Enhancing data science with AI - Workcloud Modeling Studio
Workcloud Modeling Studio aims to transform the landscape of AI development and deployment through its innovative Data Science and Machine Learning (DSML) platform. To learn more, Electronic Specifier spoke with Nicholas Wegman, Senior Director AI Scientist at Zebra Technologies.
Nicholas Wegman, Senior Director AI Scientist at Zebra Technologies.
The Workcloud Modeling Studio offering
“At its core, Workcloud Modelling Studio is a low code/no code, data science-oriented, machine learning platform to build end-to-end, scalable forecasting pipelines,” explains Wegman. “We are really focussing on specific use-cases, and concentrating on demand forecasting as well as constantly factoring in scalability.”
Designed to streamline the creation and deployment of AI models, this platform empowers users with a low-code/no-code interface, enabling a single-click model deployment. By significantly reducing the time and technical barriers traditionally associated with AI projects, Workcloud Modeling Studio accelerates the return on AI investments. Its user-friendly design democratises data science, extending its benefits to a broader audience, including those with minimal technical expertise. This approach not only speeds up the AI deployment process but also broadens the application of data science across various sectors, making complex technology accessible to a wider range of users. This approach means that data scientists can spend more time doing what they do best, data science, instead of being bogged down in the code and scale.
Continues Wegman: “So if you think about a forecast generation for a retailer, they could have thousands of stores with hundreds of thousands of SKUs, which means you are quickly dealing with millions, if not hundreds of millions of things that you need to forecast, usually on a weekly basis, and sometimes even daily.” This is obviously a time-consuming process, and something that Workcloud Modeling Studio automates.
“This means data scientists can spend more time tuning parameters, analysing outputs, thinking of new models to run, and not just the mechanics of getting it to work.
“You can get yourself a pipeline that works very quickly, and then spend your time experimenting, as opposing to spending that time getting the code to work in the first place.
How it works
The Workcloud Modeling Studio offers a suite of AI algorithms specifically tailored for the Retail and Consumer Products sectors, addressing a range of challenges such as forecasting, demand planning, assortment optimization, allocation, and stock replenishment. This platform features ready-to-use AI pipelines designed for rapid deployment into live environments within a matter of weeks. These pipelines have undergone extensive testing, implementation, and optimization across various clients in the Retail and Consumer Products industries, ensuring their efficacy and reliability.

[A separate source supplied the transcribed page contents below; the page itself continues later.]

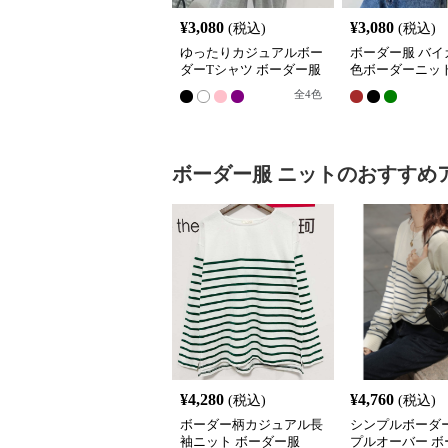
¥
3,080
¥
3,080
(税込)
(税込)
ゆったりカジュアルボー
ボーダー服 バイ
ダーTシャツ ボーダー服
色ボーダーニッ
全
4
色
ボーダー服
ニット
のおすすめ
¥
4,280
¥
4,760
(税込)
(税込)
ボーダー柄カジュアル長
シンプルボーダ
袖ニット ボーダー服
プルオーバー ボ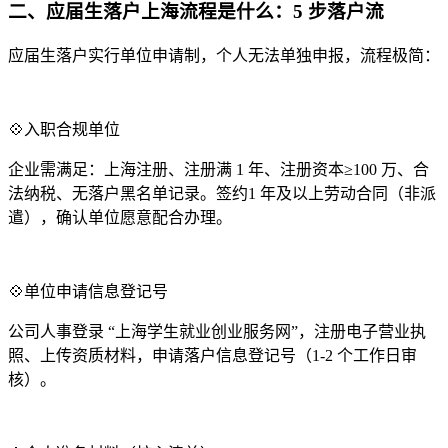
二、应届生落户上海流程是什么：5 步落户流
应届生落户实行单位申请制，个人无法单独申报，流程极简：
💠入职合规单位
企业需满足：上海注册、注册满 1 年、注册资本≥100 万、合
法纳税、无落户黑名单记录。签约1 年及以上劳动合同（非派
遣），确认单位愿意配合办理。
💠单位申请信息登记号
公司人事登录 “上海学生就业创业服务网”，注册电子营业执
照、上传资质材料，申请落户信息登记号（1-2 个工作日审
核）。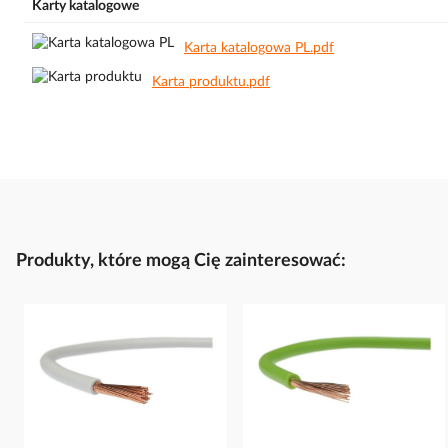
Karty katalogowe
Karta katalogowa PL.pdf
Karta produktu.pdf
Produkty, które mogą Cię zainteresować: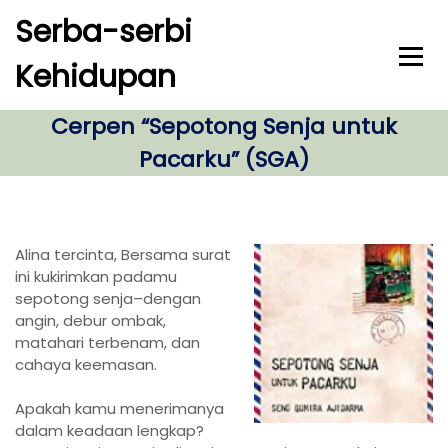
S
Serba-serbi
k
i
Kehidupan
p
t
o
Cerpen “Sepotong Senja untuk
c
Pacarku” (SGA)
o
n
t
e
n
Alina tercinta, Bersama surat
t
ini kukirimkan padamu
sepotong senja–dengan
angin, debur ombak,
matahari terbenam, dan
cahaya keemasan.
Apakah kamu menerimanya
dalam keadaan lengkap?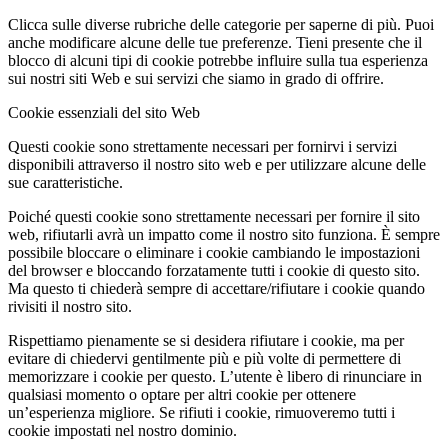
Clicca sulle diverse rubriche delle categorie per saperne di più. Puoi
anche modificare alcune delle tue preferenze. Tieni presente che il
blocco di alcuni tipi di cookie potrebbe influire sulla tua esperienza
sui nostri siti Web e sui servizi che siamo in grado di offrire.
Cookie essenziali del sito Web
Questi cookie sono strettamente necessari per fornirvi i servizi
disponibili attraverso il nostro sito web e per utilizzare alcune delle
sue caratteristiche.
Poiché questi cookie sono strettamente necessari per fornire il sito
web, rifiutarli avrà un impatto come il nostro sito funziona. È sempre
possibile bloccare o eliminare i cookie cambiando le impostazioni
del browser e bloccando forzatamente tutti i cookie di questo sito.
Ma questo ti chiederà sempre di accettare/rifiutare i cookie quando
rivisiti il nostro sito.
Rispettiamo pienamente se si desidera rifiutare i cookie, ma per
evitare di chiedervi gentilmente più e più volte di permettere di
memorizzare i cookie per questo. L’utente è libero di rinunciare in
qualsiasi momento o optare per altri cookie per ottenere
un’esperienza migliore. Se rifiuti i cookie, rimuoveremo tutti i
cookie impostati nel nostro dominio.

From an architectural perspective, the Workcloud Modeling Studio utilises the antuit pi spark libraries as the building blocks for its code. “The low code/no code aspect interacts with all these libraries that we have built, which we then leverage alongside the three big Cloud computing platforms (Amazon, Google, and Microsoft) to run everything off of,” Wegman explains.
From an input point of view, the model allows for you to input a wide array of data for different outcomes. “Of course, your sales data, as well as things like promotions and pricing, are going to be your most valuable data sets but you can also bring in lots of other important data points. Things like local events, weather, competitor information, or anything external to help improve your models.” All this information can be input at a rapid pace when needed to get forecasts back efficiently that accounts for all sorts of demand drivers.
Enabling data scientists whilst tackling business problems
A key strength of Workcloud Modeling Studio is its ability to better-enable data scientists to do what they do best, whilst simultaneously addressing concerns on the business side of things.
For experimenting data scientists, this system allows for an end-to-end pipeline to be set up and trialled within days and weeks versus the traditional months of waiting. It also allows these data scientists to make changes on the fly and effectively maintain these forecasting pipelines.
“The spirit of experimentation is absolutely at the heart of this, business stakeholders and data scientists have all kinds of ideas about what could potentially improve forecasts, and a lot of things don’t end up working.
“So, you really want to be able to try these things much, much faster. As opposed to spending three months trialling something and then coming to the conclusion it’s not going to give you better results, you can get to these conclusions in just days or weeks,” enthuses Wegman.
On the business side of things, Workcloud Modeling Studio maintains its ability to address the key areas of concern such as strong forecasting, replenishment, assortment, pricing, allocation, segmentation, and more.